Abstract:Educational chatbots come with a promise of interactive and personalized learning experiences, yet their development has been limited by the restricted free interaction capabilities of available platforms and the difficulty of encoding knowledge in a suitable format. Recent advances in language learning models with zero-shot learning capabilities, such as ChatGPT, suggest a new possibility for developing educational chatbots using a prompt-based approach. We present a case study with a simple system that enables mixed-turn chatbot interactions and we discuss the insights and preliminary guidelines obtained from initial tests.
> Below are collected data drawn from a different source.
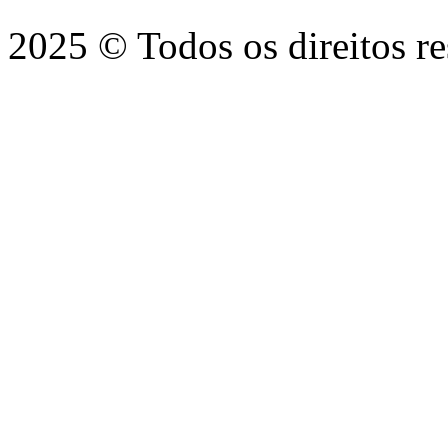
2025 © Todos os direitos r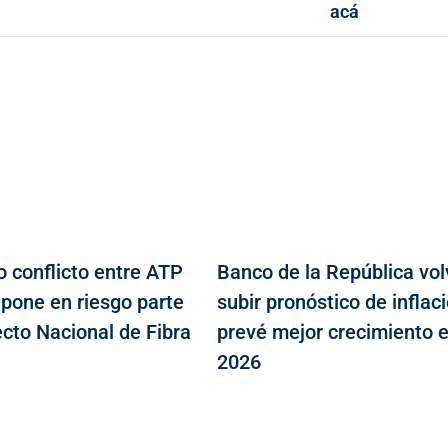
acá
o conflicto entre ATP
Banco de la República vol
 pone en riesgo parte
subir pronóstico de inflaci
ecto Nacional de Fibra
prevé mejor crecimiento 
2026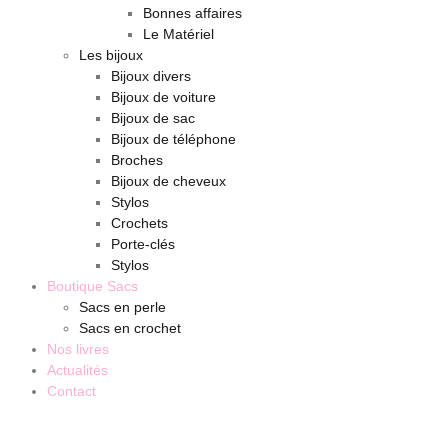
Bonnes affaires
Le Matériel
Les bijoux
Bijoux divers
Bijoux de voiture
Bijoux de sac
Bijoux de téléphone
Broches
Bijoux de cheveux
Stylos
Crochets
Porte-clés
Stylos
Boutique Sacs
Sacs en perle
Sacs en crochet
Nos livres
Actualités
Contact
We examine ChatGPT's ability to pursue multiple interconnected learning objectives, adapt the educational activity to users' characteristics, such as culture, age, and level of education, and its ability to use diverse educational strategies and conversational styles. Although the results are encouraging, challenges are posed by the limited history maintained for the conversation and the highly structured form of responses by ChatGPT, as well as their variability, which can lead to an unexpected switch of the chatbot's role from a teacher to a therapist. We provide some initial guidelines to address these issues and to facilitate the development of effective educational chatbots.